_Textausschnitt_.

Die Inbesitznahme des Gebirges war bemerkenswert. Juda und Simeon gingen kein Bündnis mit dem Feind ein, sondern vernichteten ihn vollständig (Horma). Dagegen offenbarte die Furcht vor den eisernen Wagen der Bewohner der Talebene den Kleinglauben Judas (V. 19), der im völligen Kontrast zur persönlichen Glaubensenergie Kalebs stand (V. 20).
Benjamin fügte der Untreue seines Bruders seinen Teil hinzu. Juda hatte zwar Jerusalem erobert (V. 8), doch gleich darauf siedelten sich dort die Feinde (die Jebusiter) wieder an. Benjamin war nicht in der Lage, sie aus Jerusalem zu vertreiben. Erst später wurde die Burg Zion durch David befreit (2.Sam 5,6-9).
Welche Belehrung können wir Christen daraus ziehen? Wenn wir im Bild die Jebusiter in der Stadt Gottes akzeptieren, dann lehnen wir die Autorität und Vorherrschaft des Herrn Jesus (des wahren David) ab, die Ihm in unseren Herzen und in der Versammlung zustehen.

_Aufgabe 1_. Schreib aus dem Textausschnitt alles von „Die Inbesitznahme des“ bis hinunter zu „stand (V. 20).“ ab.
_Aufgabe 2_. Fass den Textausschnitt in zwei Sätzen zusammen.
_Aufgabe 3_. Sag für jede Aussage, ob sie zum Textausschnitt passt, mit Ja oder Nein und den entscheidenden Worten des Textes als wörtlichem Zitat: (a) Juda und Simeon schlossen ein Bündnis mit dem Feind. (b) Benjamin vertrieb die Jebusiter aus Jerusalem. (c) Die Burg Zion wurde später durch David befreit.

_Auflistung_.
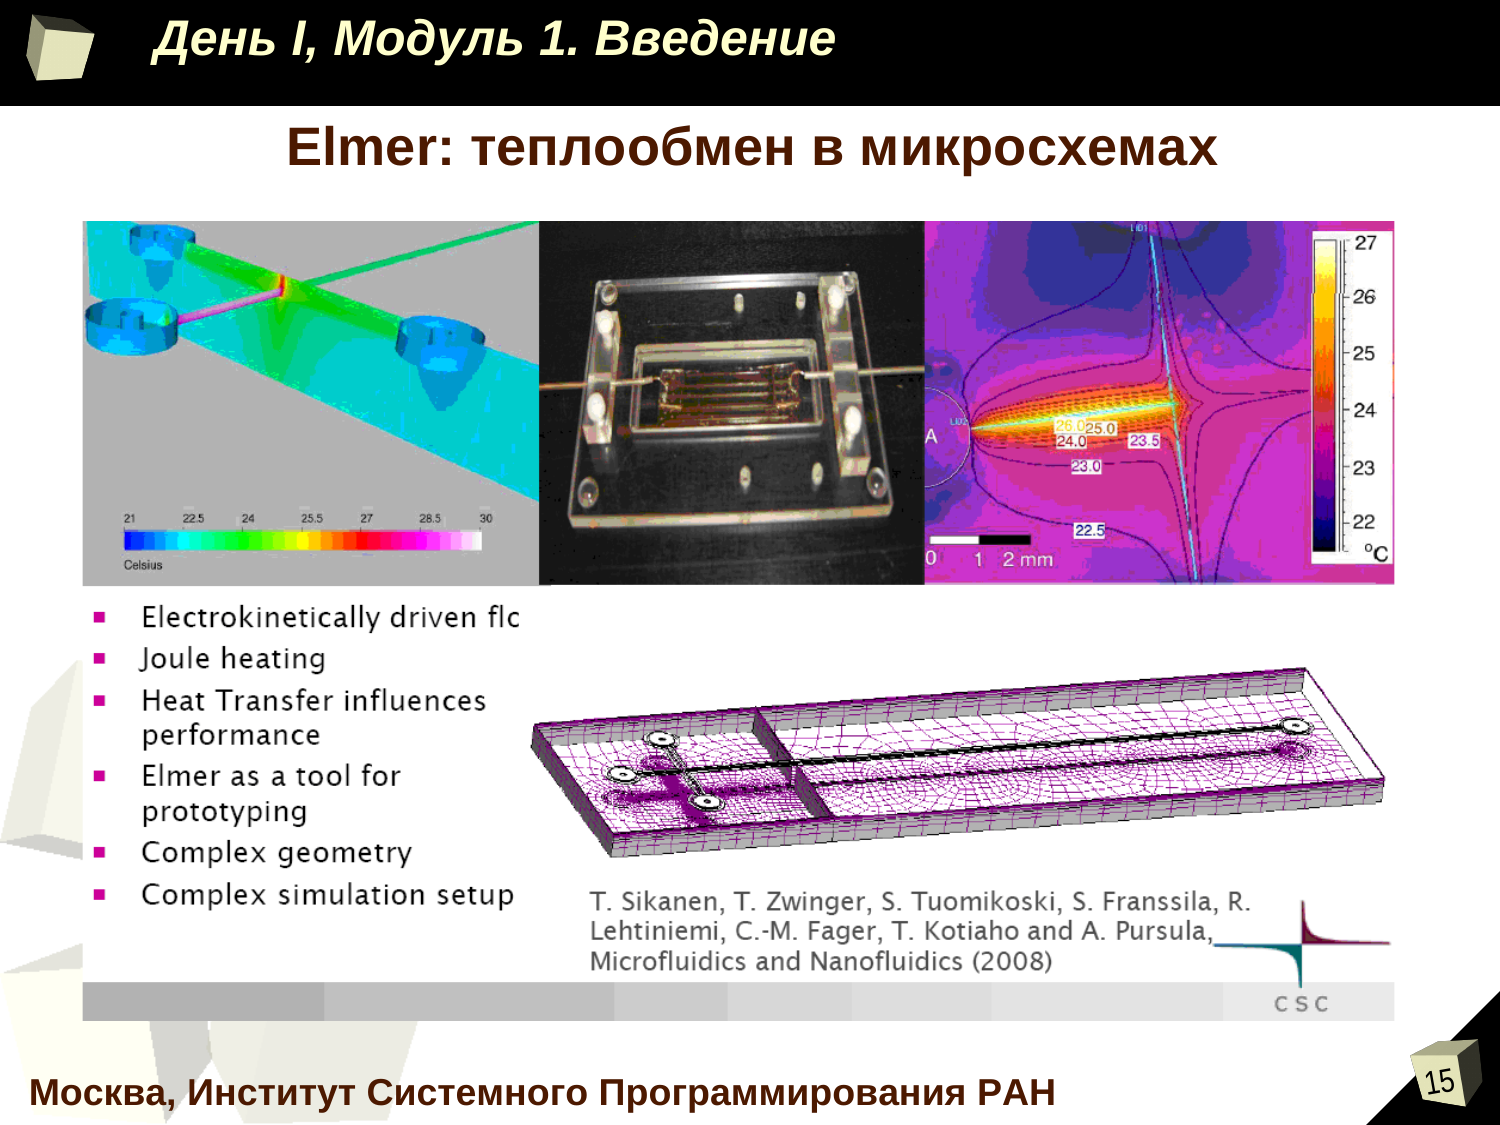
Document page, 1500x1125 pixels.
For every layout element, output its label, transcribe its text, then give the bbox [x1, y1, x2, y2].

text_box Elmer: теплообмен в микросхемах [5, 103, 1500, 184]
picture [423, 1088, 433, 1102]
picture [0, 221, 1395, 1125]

* * *

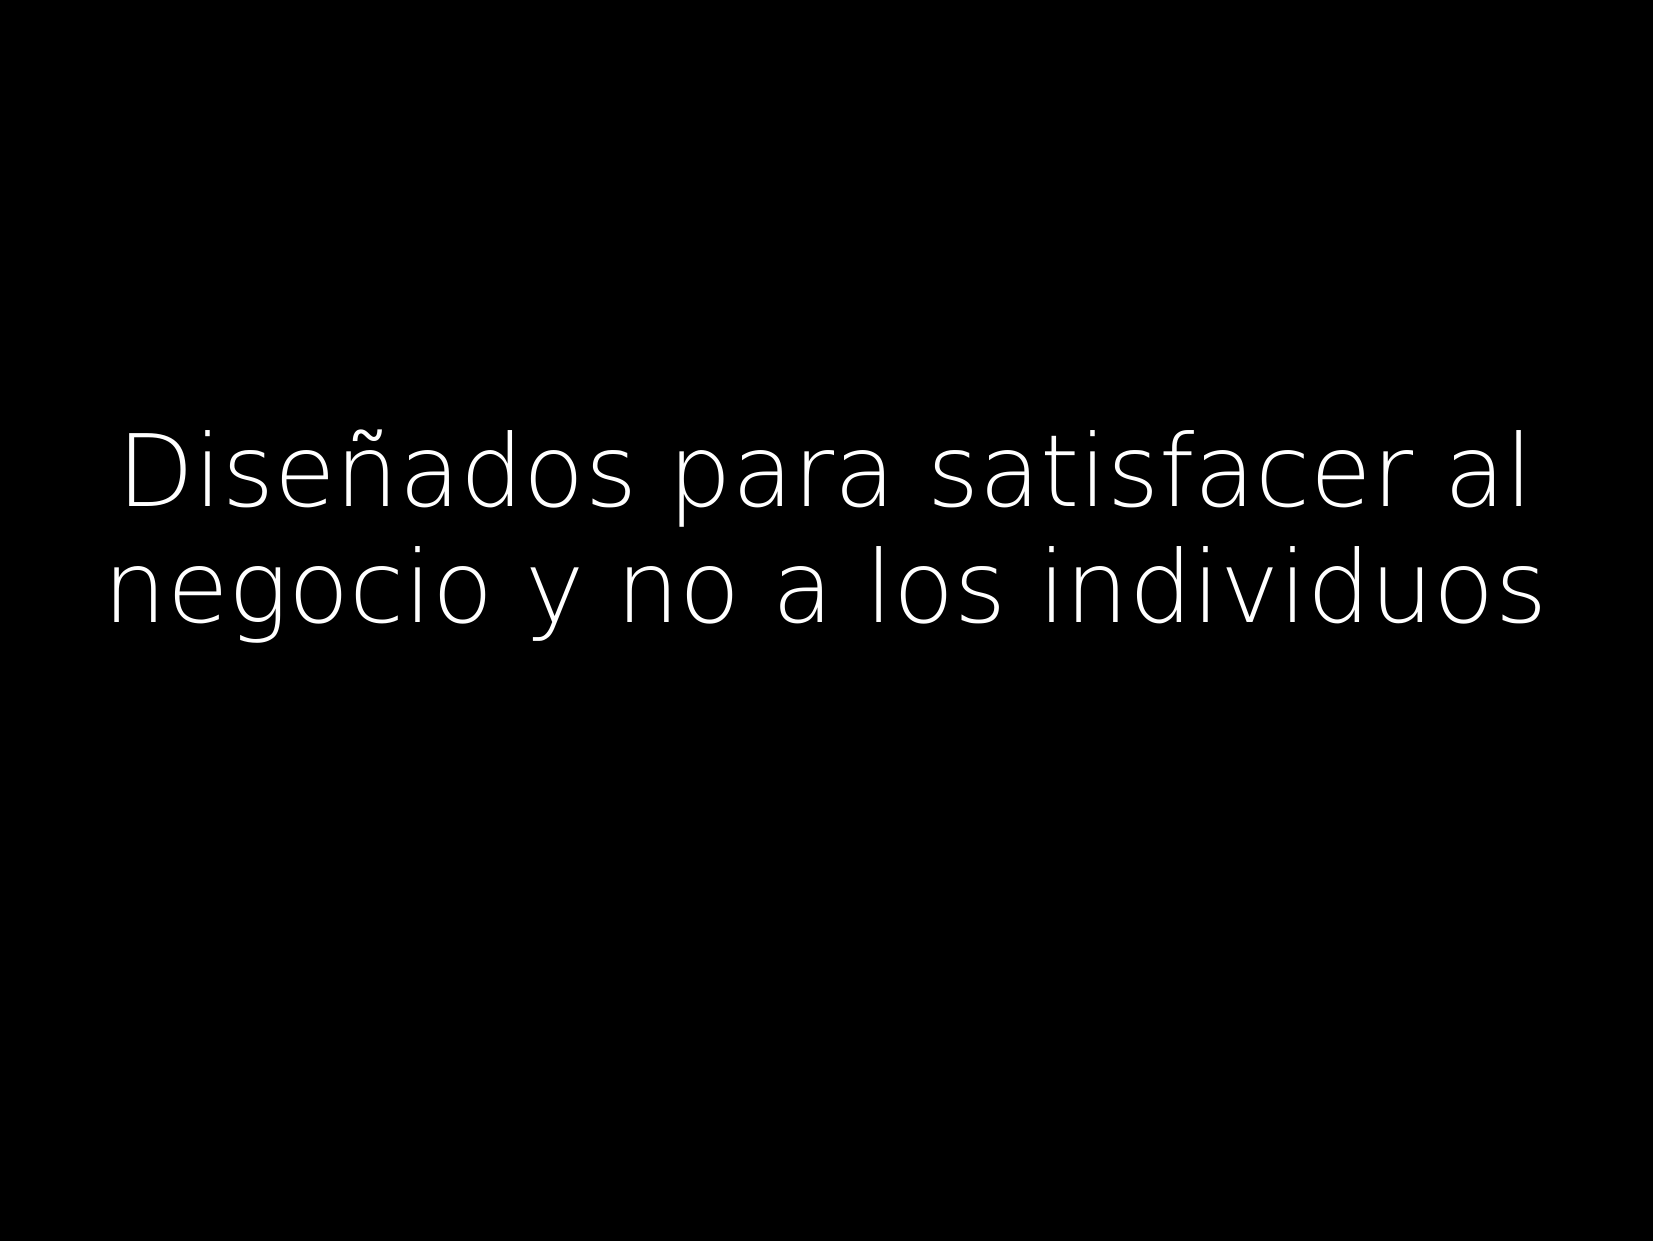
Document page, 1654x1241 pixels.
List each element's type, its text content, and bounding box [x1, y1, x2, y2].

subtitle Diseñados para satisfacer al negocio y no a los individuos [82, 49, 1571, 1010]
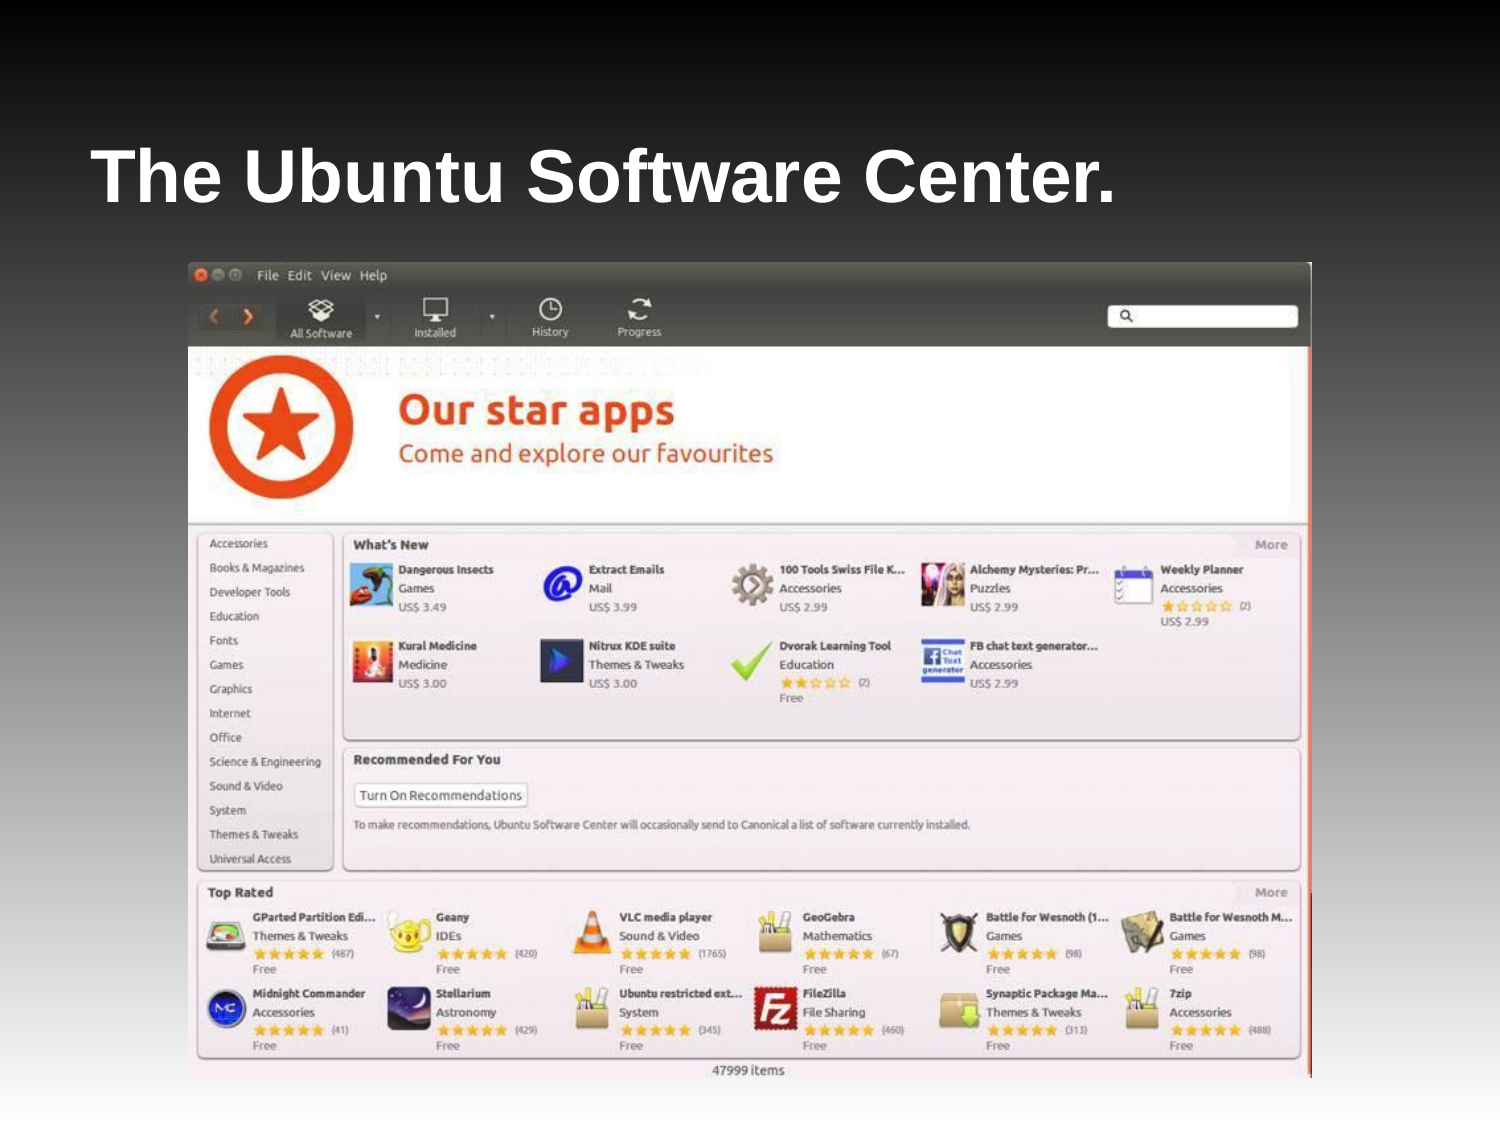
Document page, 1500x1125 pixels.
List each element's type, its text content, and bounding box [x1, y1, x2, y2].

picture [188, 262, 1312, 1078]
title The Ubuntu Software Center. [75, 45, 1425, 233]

_Fertige Antwort 1_.
Die Inbesitznahme des Gebirges war bemerkenswert. Juda und Simeon gingen kein Bündnis mit dem Feind ein, sondern vernichteten ihn vollständig (Horma). Dagegen offenbarte die Furcht vor den eisernen Wagen der Bewohner der Talebene den Kleinglauben Judas (V. 19), der im völligen Kontrast zur persönlichen Glaubensenergie Kalebs stand (V. 20).

_Fertige Antwort 2_. Juda und Simeon vernichteten den Feind im Gebirge vollständig, doch Judas Furcht vor den eisernen Wagen der Bewohner der Talebene zeigte seinen Kleinglauben. Benjamin konnte die Jebusiter nicht aus Jerusalem vertreiben, und erst später befreite David die Burg Zion.

_Fertige Antwort 3_.
(a) Nein: „Juda und Simeon gingen kein Bündnis mit dem Feind ein“
(b) Nein: „Benjamin war nicht in der Lage, sie aus Jerusalem zu vertreiben.“
(c) Ja: „Erst später wurde die Burg Zion durch David befreit“